Nursing assessment/intervention
Important safety measures to reduce orthostatic hypotension include
Avoidance of sudden changes in position
Avoiding hot tubs
Avoid prolonged standing.
Rationale
Orthostatic hypotension is a common side effect of many drugs used to control hypertension. Hypertension associated with rapid adoption of an upright position is especially evident in elderly patients with long-standing hypertension that declines rapidly.

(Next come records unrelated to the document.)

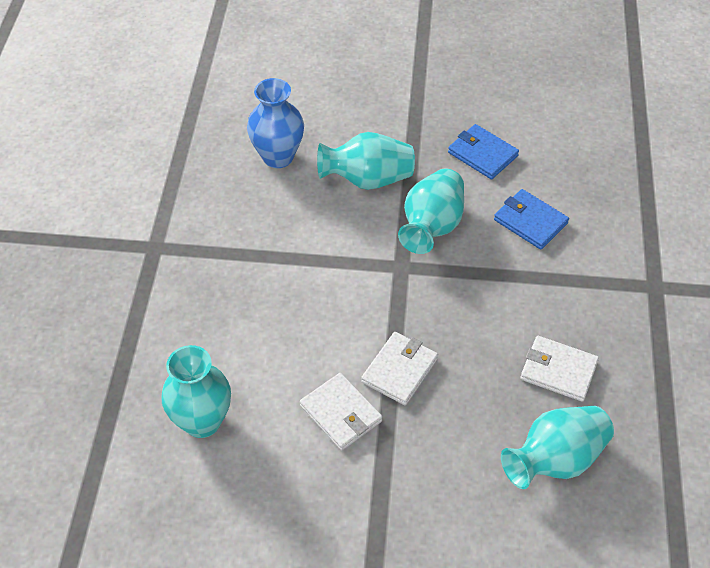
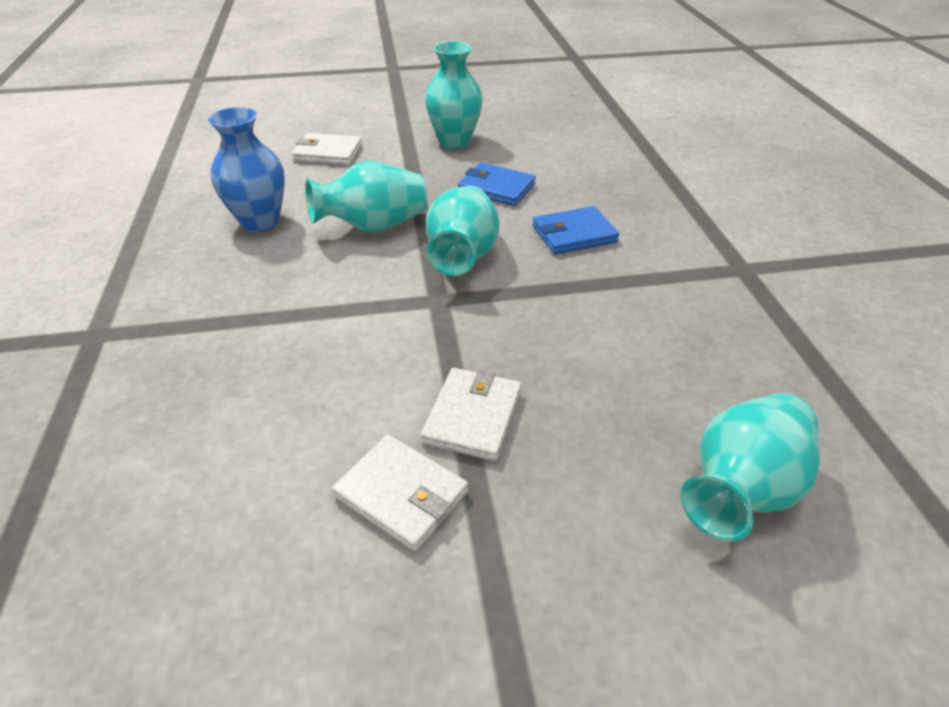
camera: 15 degrees left, 10 degrees down
turquoise vase [161,345,231,438] -> turquoise vase moved to [425,41,483,149]
blue wallet [494,189,569,250] -> blue wallet turned 45 degrees counterclockwise [533,206,619,255]
white wallet [520,336,599,402] -> white wallet moved to [292,133,362,165]

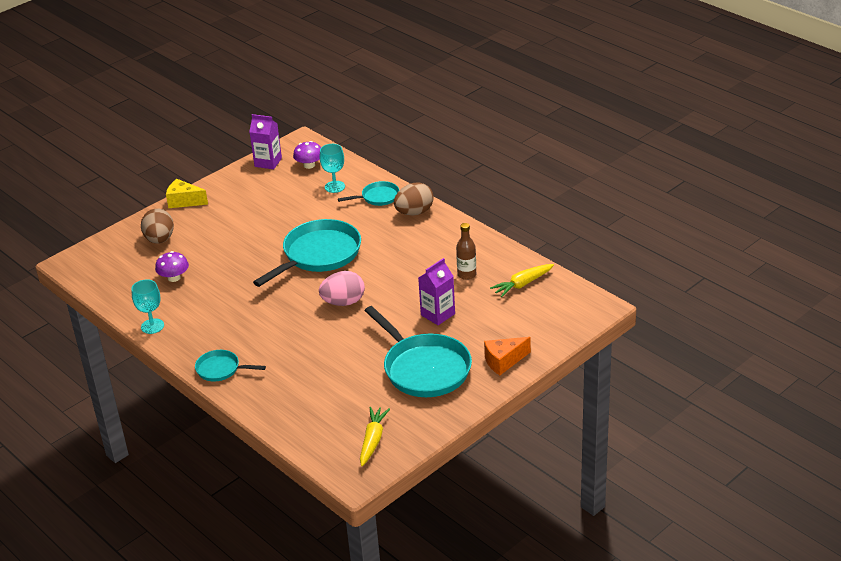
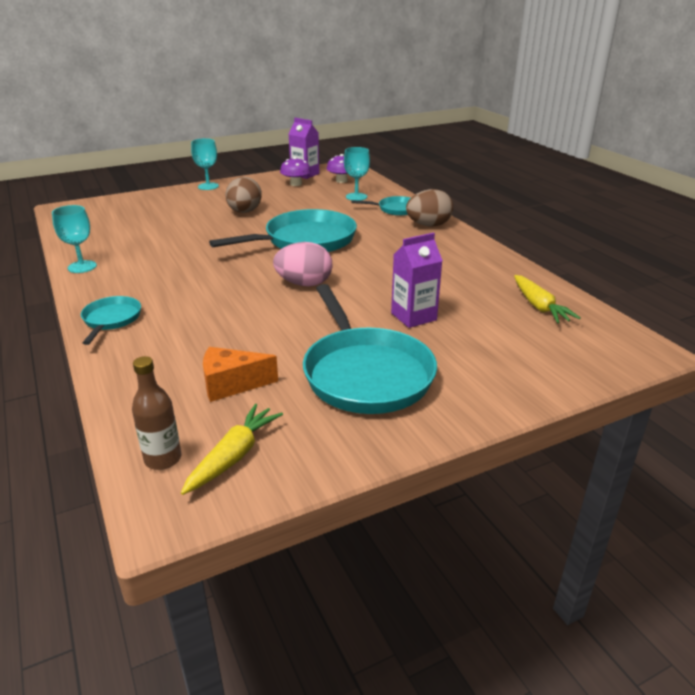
camera: 15 degrees right, 5 degrees down
brown egg [141,209,174,244] -> brown egg moved to [225,177,262,213]
purple mushroom [155,251,189,282] -> purple mushroom moved to [280,157,311,186]
yellow cheese [166,179,208,208] -> turquoise goblet [191,138,219,190]
turquoise pan [195,350,266,382] -> turquoise pan turned 60 degrees clockwise [81,296,141,345]
brown bottle [456,223,476,280] -> brown bottle moved to [132,356,182,470]
orange cheese [484,337,531,375] -> orange cheese moved to [203,347,278,402]
yellow carrot [490,264,554,297] -> yellow carrot turned 90 degrees counterclockwise [514,275,581,323]

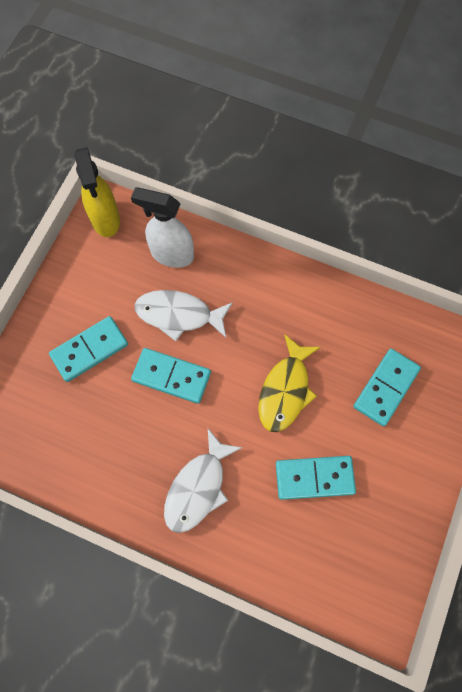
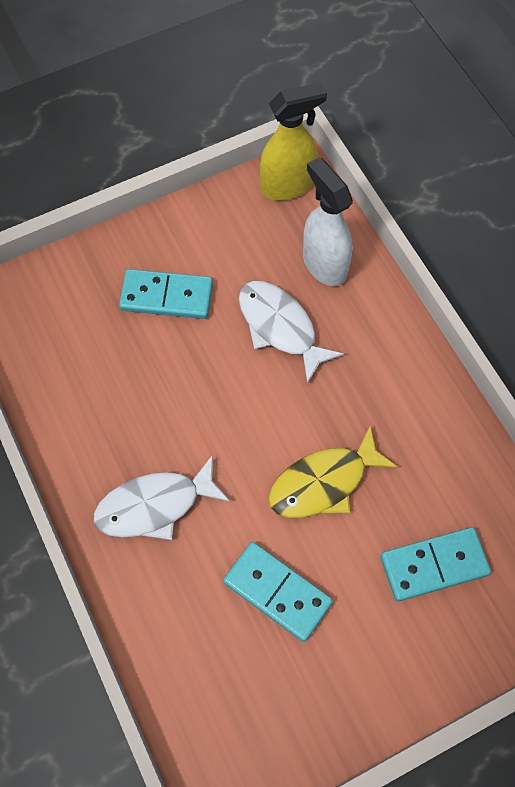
camera: 40 degrees right, 5 degrees down
yellow spray bottle [74,147,120,237] -> yellow spray bottle turned 135 degrees counterclockwise [260,82,327,200]
turquoise domino [131,348,211,404] -> none

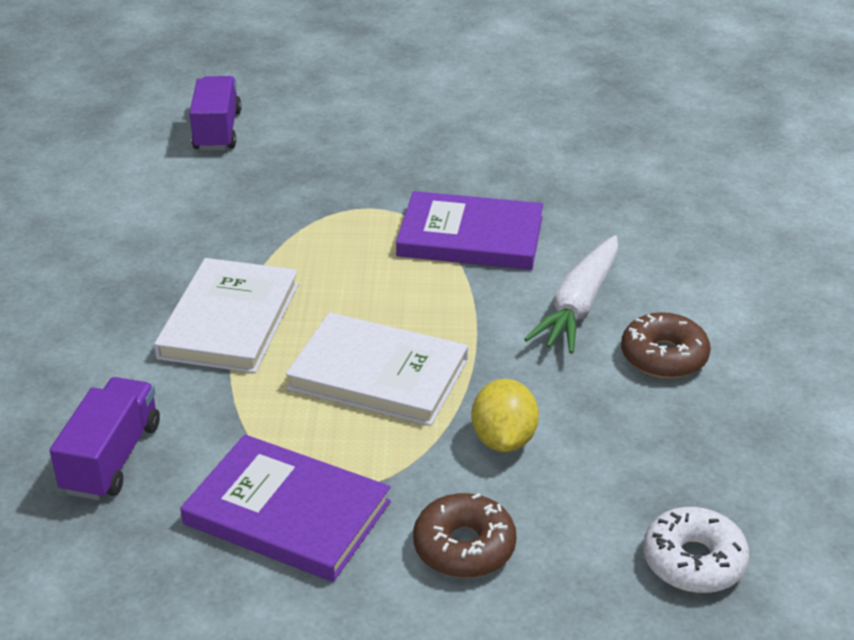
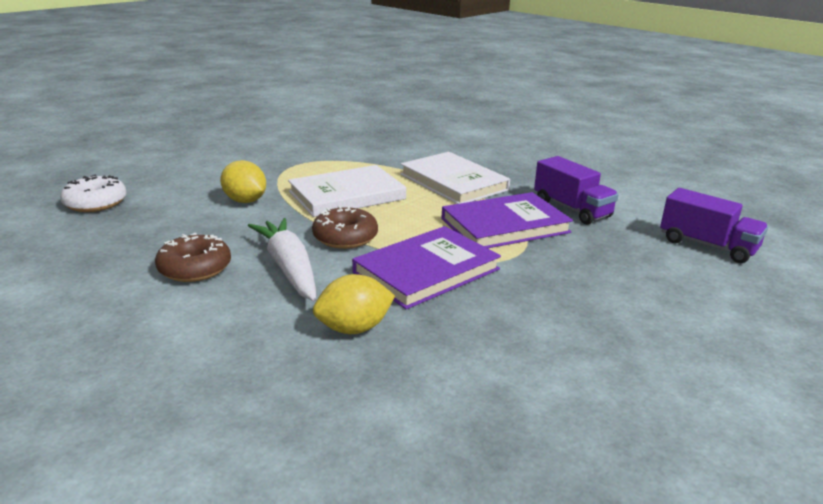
camera: 130 degrees right, 10 degrees down
purple truck [50,377,160,500] -> purple truck moved to [534,156,619,225]
purple book [180,434,391,582] -> purple book moved to [441,192,573,248]
brown donut [413,493,517,578] -> brown donut moved to [312,206,378,249]
none -> yellow lemon [313,274,395,334]

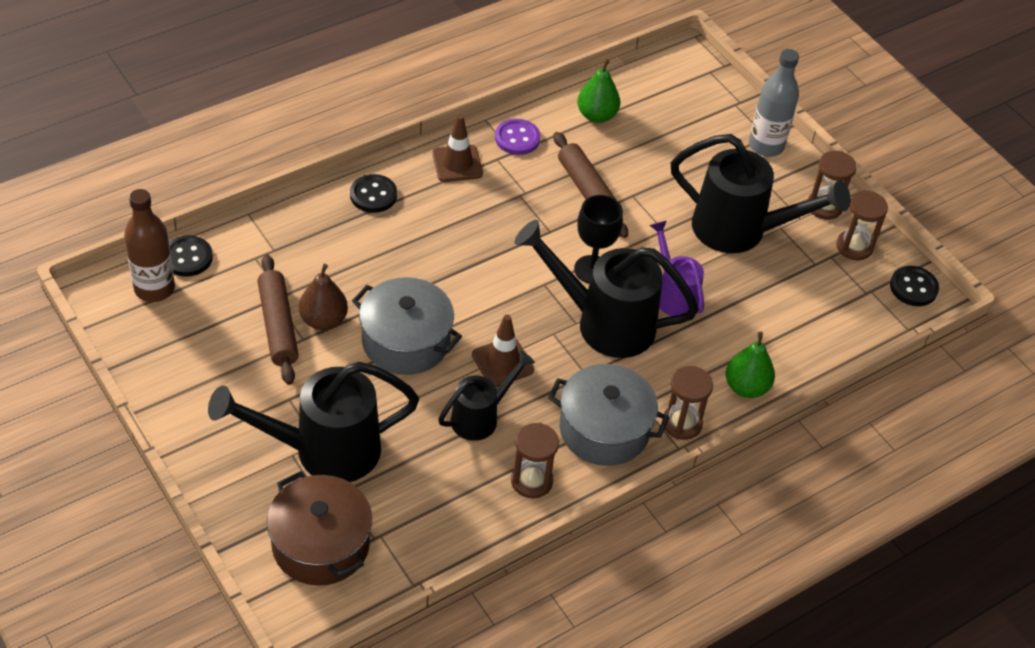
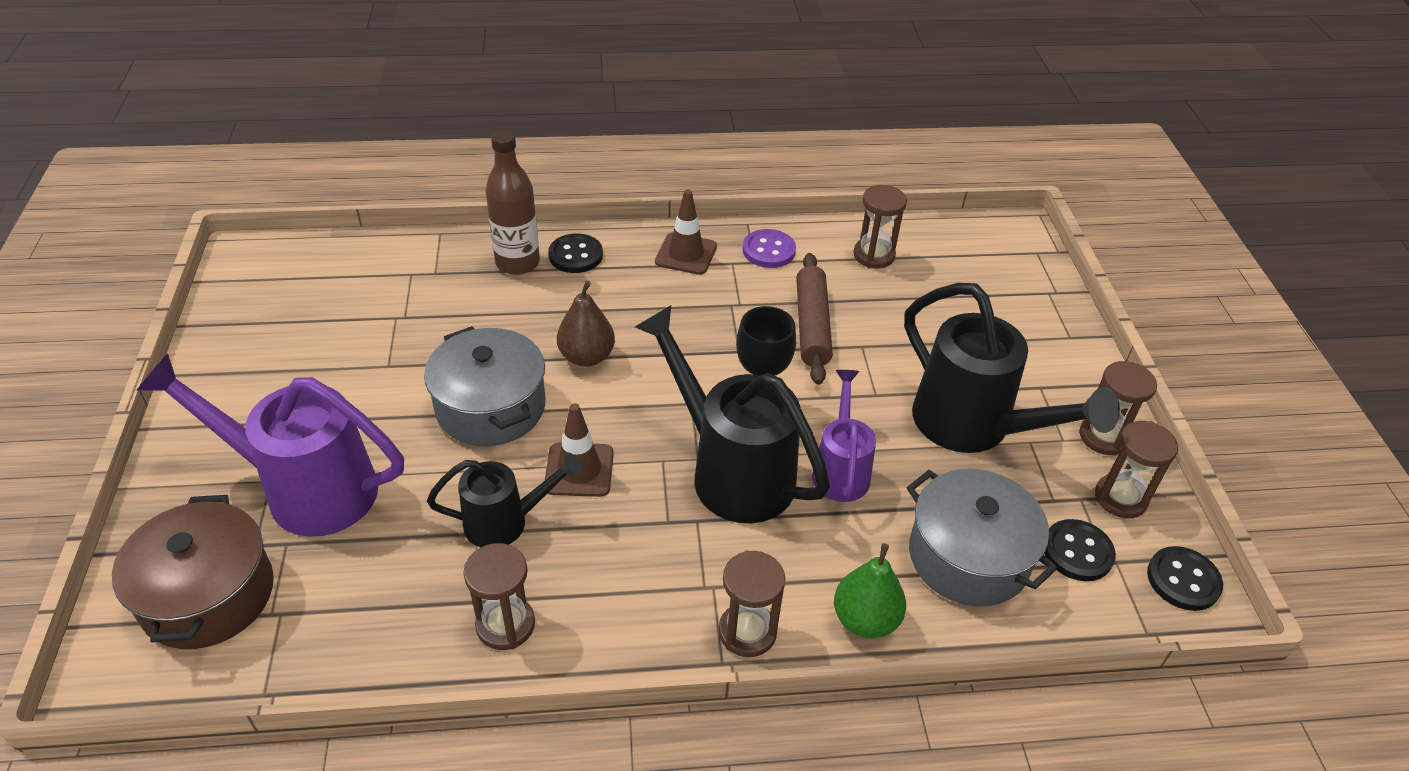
camera: 30 degrees right, 5 degrees down
brown bottle [124,189,175,302] -> brown bottle moved to [485,130,540,275]
black button [169,235,213,277] -> black button moved to [1044,519,1116,581]
black watering can [208,362,419,482] -> purple watering can [136,354,404,537]
brown rolling pin [257,254,299,385] -> none
brown pear [299,264,348,330] -> brown pear moved to [557,281,615,367]
grey pot [548,364,669,466] -> grey pot moved to [906,469,1057,607]
green pear [577,59,620,123] -> brown hourglass [853,185,907,268]
grey bottle [749,49,799,157] -> none

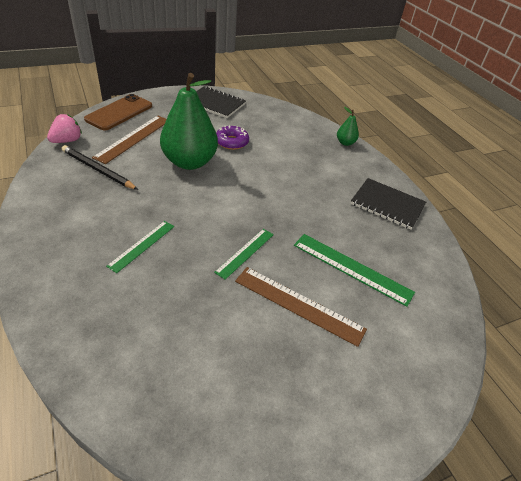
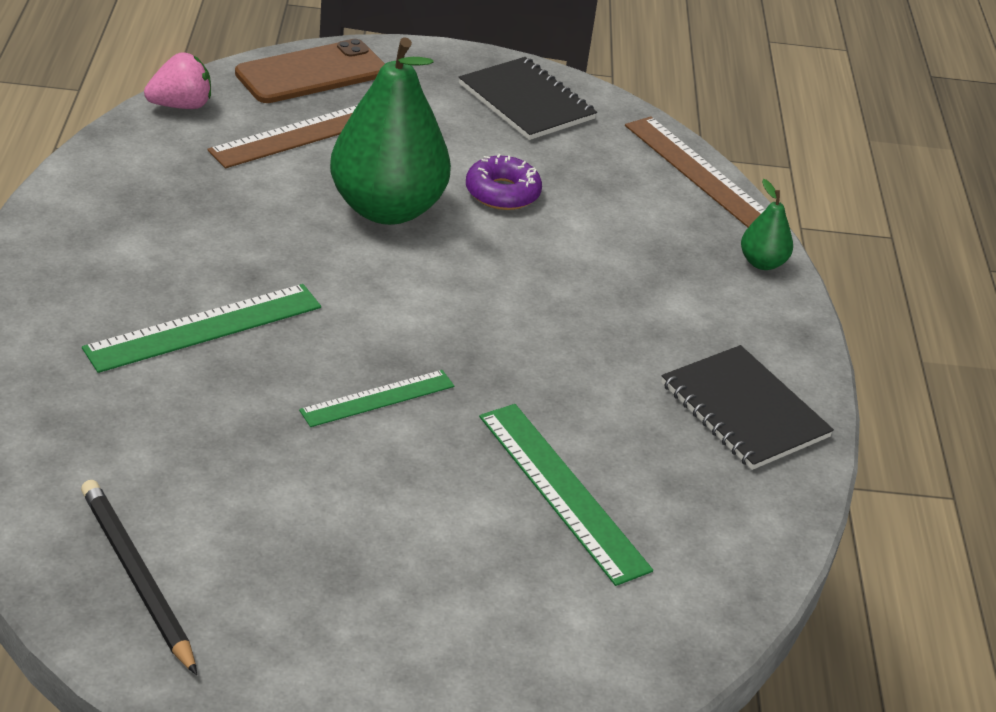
camera: 25 degrees right, 5 degrees down
black pencil [62,145,138,190] -> black pencil moved to [81,480,197,675]
green ruler [106,221,174,273] -> green ruler [82,284,321,373], size x1.56
brown ruler [235,267,367,347] -> brown ruler moved to [625,116,765,227]

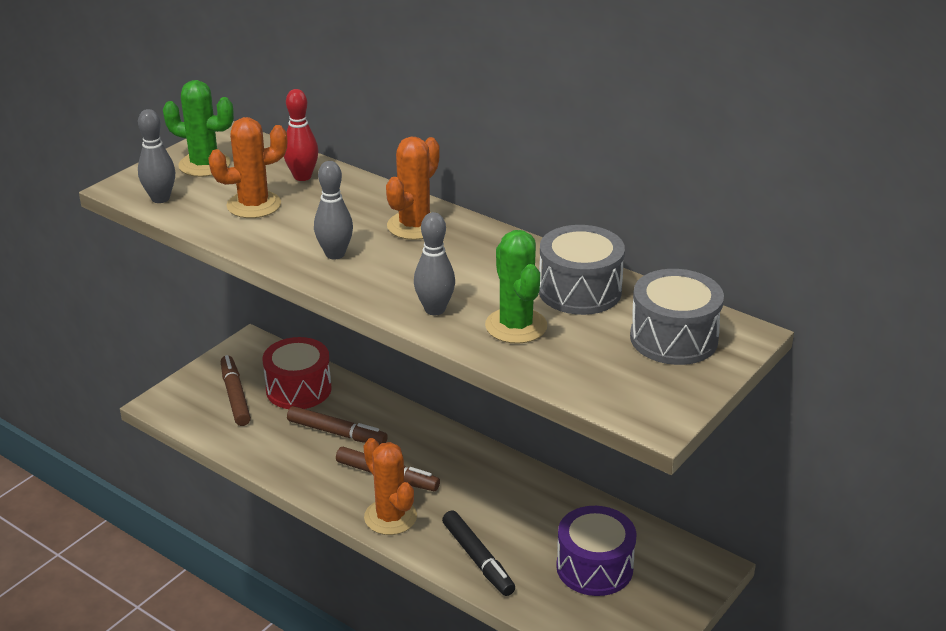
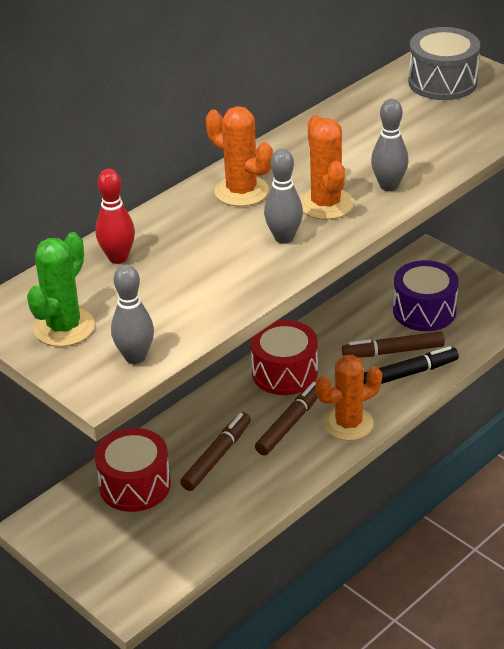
camera: 80 degrees left, 5 degrees up
orange cactus [208,117,287,218] -> orange cactus moved to [300,115,354,220]
brown marker [221,355,251,426] -> brown marker moved to [342,332,445,357]
green cactus [485,230,547,344] -> none
grey drum [539,225,625,315] -> none
none -> red drum [250,320,318,395]

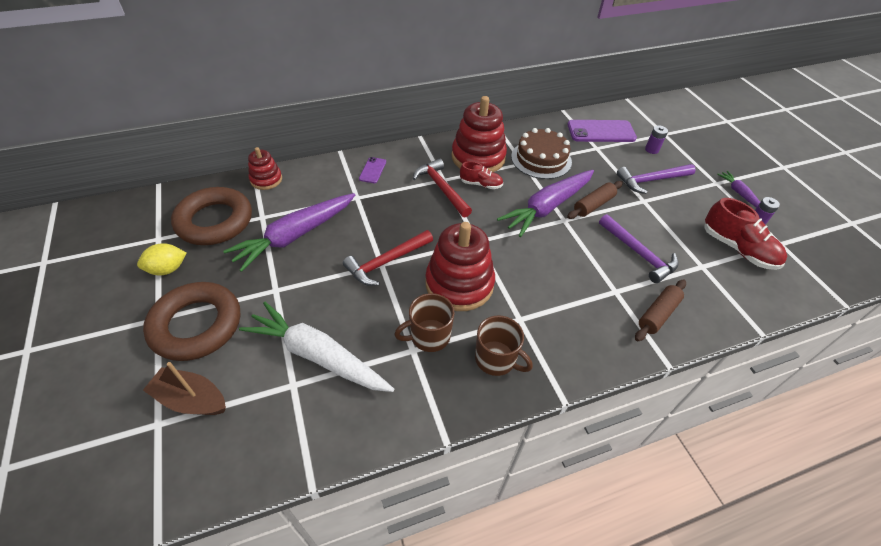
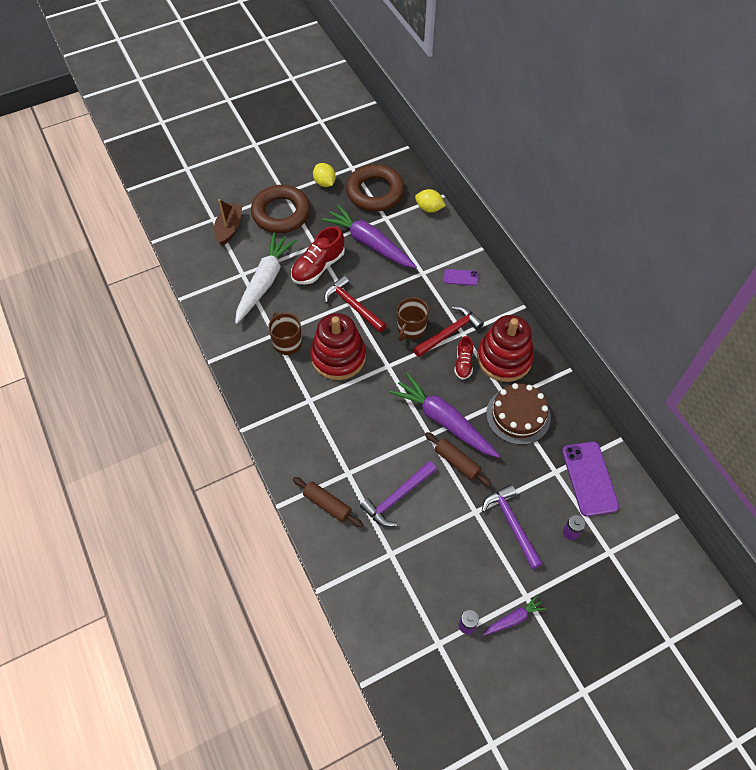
camera: 85 degrees right, 10 degrees up
red stacking toy [248,147,282,190] -> yellow lemon [415,189,446,213]
brown mug [475,315,533,376] -> brown mug moved to [397,297,429,341]
red shoe [704,198,787,270] -> red shoe moved to [291,226,345,285]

Risk for ineffective therapeutic regimen management
Common risk factors
- Complexity of the therapeutic regimen
- Financial costs
- Lack of social support
- Fear of treatment and possible side effects.
Common expected outcomes
- Patients describe the medication intake system
- Patient verbalizes intent to follow the prescribed regimen
- Patient demonstrates continued adherence to treatment plan
Nursing assessment/intervention
Simplify medication regimen
Rationale
Many patients require 3 or 4 BP-lowering medications to achieve treatment goals. A combination medication should be used when available.
Nursing assessment/intervention
Include the patient in treatment regimen planning.
Rationale
Patients who become managers of their care have a greater interest in achieving a positive outcome.
Nursing assessment/intervention
Instruct the patient to self-monitor BP.
Rationale
Self-monitoring provides the patient with immediate feedback and sense of control.